Tuesday, May 09, 2006

Comatose patients are often inaccurately portrayed in movies and television:
A coma is a deep state of unconsciousness in which individuals are alive but unable to consciously respond to their environment. Comas can result from injuries, such as head trauma or stroke, or from complications of an illness like multiple sclerosis.

Comatose patients sometimes have the ability to move and respond to external stimuli. They can often smile, open their eyes, and even appear to have the desire speak...

The movie patients are also portrayed as "sleeping beauties" whose eyes are often closed. They generally look well groomed with good coloring and complexion.

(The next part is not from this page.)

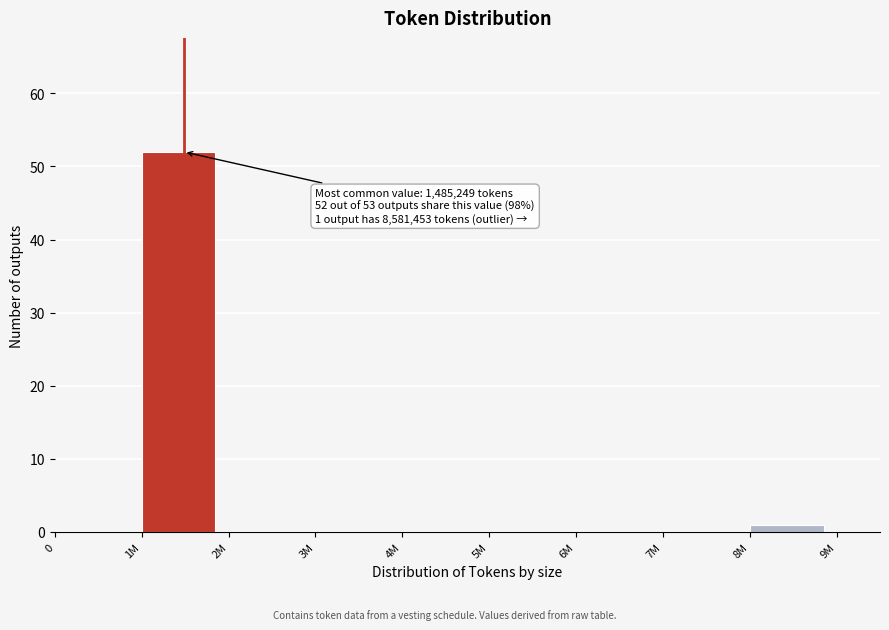

Reading left to right, list all the values displayed in this chart.

0=0	1M=52	2M=0	3M=0	4M=0	5M=0	6M=0	7M=0	8M=1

There are typically no feeding tubes, and the patients seem to somehow suffer no loss of muscle tone.

In a similar study published in the British Medical Journal last year, American soap operas were shown to paint an improbably rosy picture of coma patients, too.

Only 8 percent of comatose patients in soap operas died compared with the real life 50-percent death rate, the researchers of that study said. And those who survived fully recovered, whereas realistically just one in 10 regain their previous health—usually after months of intense rehabilitation, said the authors...

"We are concerned that these movies can often be misinterpreted as realistic representations, especially in the wake of the Terri Schiavo tragedy and public debate," [Mayo Clinic neurologist Dr. Eelco] Wijdicks said.